Try an Autocord. They're economical and the lenses are very good. However, my favorite 6x6 camera is an older Rolleicord w/ a Triotar lens. Try to find a later one w/ a shutter that goes to 1/500. You'll have to replace the mirror and focus screenm which is cheap, and get a yellow filter and a hood, but those cameras are small, light and make wonderful images, especially portraits. Great lens even if it is a 3 element. Very sharp in the center, beautiful bokeh. You could get 2 or 3 for your price point, so get one and buy a ton of Tri-X :}
Mamiya C330 with waist-level finder and a 65mm or 80mm lens (black) - from KEH will get you under your target price.
Mine has been serving me well since I bought it from store stock in or about 1976.
“Photography is a complex and fluid medium, and its many factors are not applied in simple sequence. Rather, the process may be likened to the art of the juggler in keeping many balls in the air at one time!”
Ansel Adams, from the introduction to The Negative - The New Ansel Adams Photography Series / Book 2
What are you making up for here exactly? Are you short or something? Bad job maybe? Didn't make it where you felt you should?
Originally Posted by Mustafa Umut Sarac
In any case, don't sweat it... I won't judge you for having judged me. It's just not in my nature.
Oh, and ironically... I do work for Nat Geo. How about them apples?

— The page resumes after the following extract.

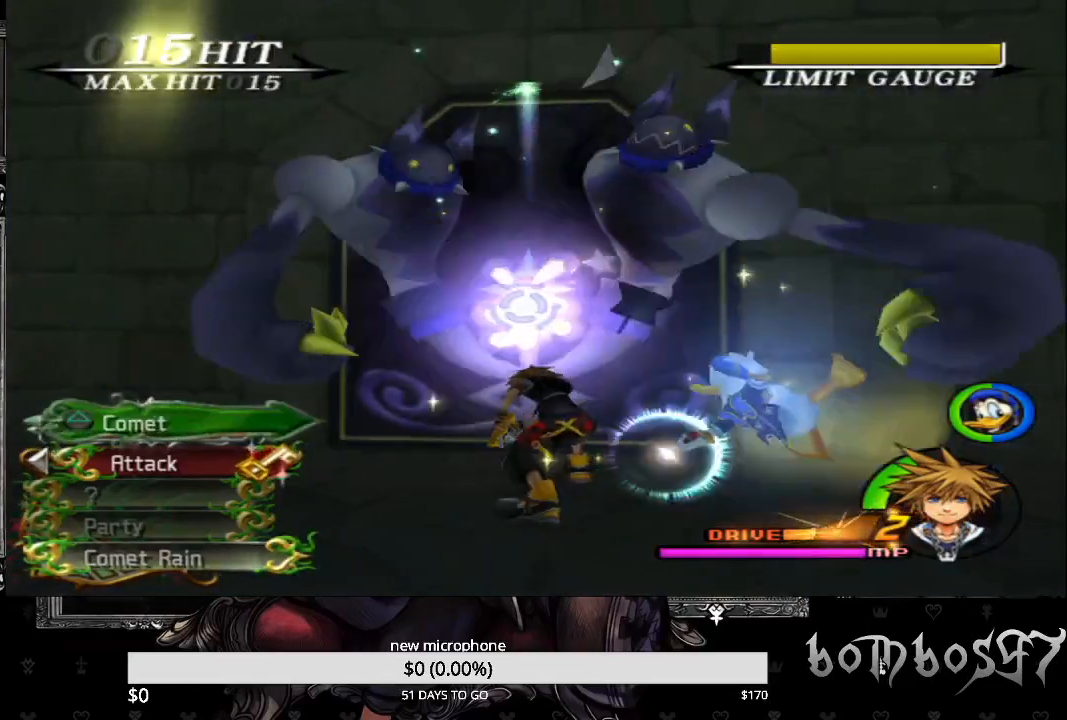
{"buttons": ["CROSS", "TRIANGLE"], "left_stick": "center", "right_stick": "center", "events": [[67, "TRIANGLE", "up"], [100, "CROSS", "up"], [133, "TRIANGLE", "down"], [167, "CROSS", "down"], [233, "TRIANGLE", "up"], [267, "CROSS", "up"], [300, "TRIANGLE", "down"], [333, "CROSS", "down"], [400, "TRIANGLE", "up"], [433, "CROSS", "up"], [500, "CROSS", "down"], [500, "TRIANGLE", "down"]]}
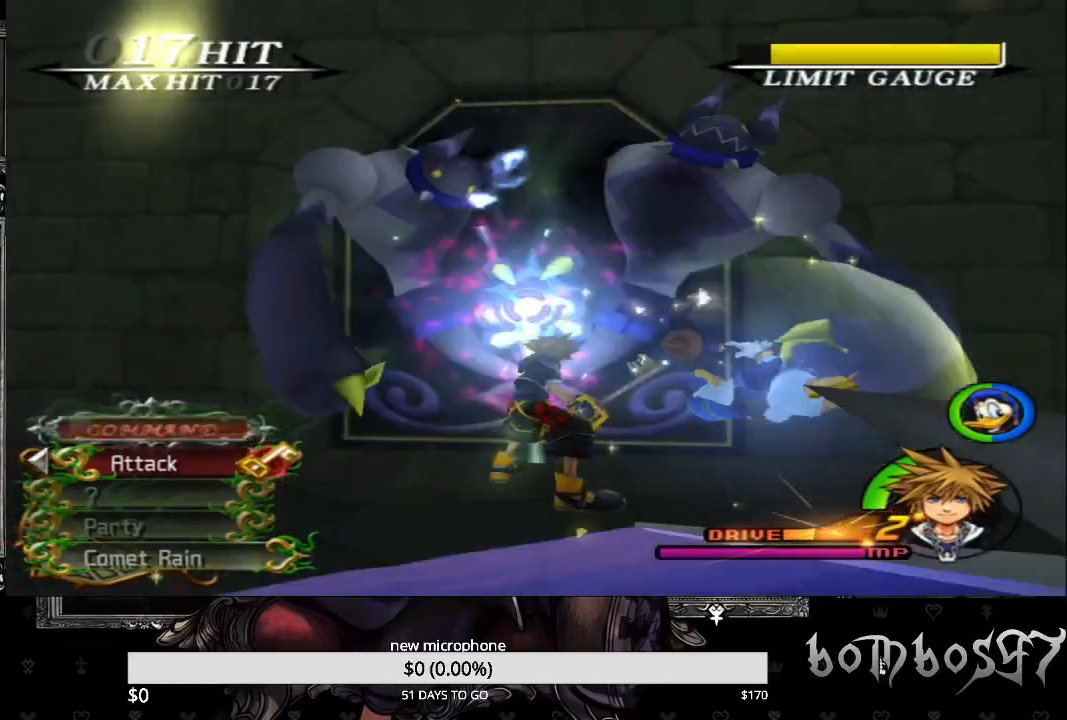
{"buttons": ["CROSS"], "left_stick": "center", "right_stick": "center", "events": [[67, "TRIANGLE", "up"], [100, "CROSS", "up"], [133, "TRIANGLE", "down"], [167, "CROSS", "down"], [233, "TRIANGLE", "up"], [267, "CROSS", "up"], [333, "CROSS", "down"], [433, "CROSS", "up"], [500, "CROSS", "down"]]}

To the rest of you, thanks so much for the help. With my 35mm negs, I both scan them for web use and use my Focomat IC (35mm only enlarger) to make prints. I take photos for both work and pleasure. The work stuff is mostly with the M9 and sometimes with scanned negs. The pleasure stuff is mostly film these days. I figured if I really liked working with the 6x6 neg, I'd sell the IC and get a more flexible enlarger.
I think the 500C is probably what I really want, but I just don't have the budget for it right now. From what I can tell, it takes $1000 to get into a decent kit and start taking photos.
I will check those out for sure. Thanks!
Originally Posted by MattKing
Everybody needs a 6x6. Personally, I'm a fan of TLRs, but there do seem to be people who don't like them---I think mostly because of the reversal in the WLF, or the inconvenience of long-lens arrangements. As plenty of other people have pointed out, you can try out a decent one in the Rolleicord or Autocord class fairly cheaply, but it isn't all *that* expensive---though over your current budget---to get into a Rolleiflex, which will stand up to any MF system on the planet for image quality.
It basically confines you to a normal lens, and you probably already know whether that would be acceptable or not. To my taste it's a feature.
San Diego, CA, USA
The lady of the house has to be a pretty swell sort of person to put up with the annoyance of a photographer.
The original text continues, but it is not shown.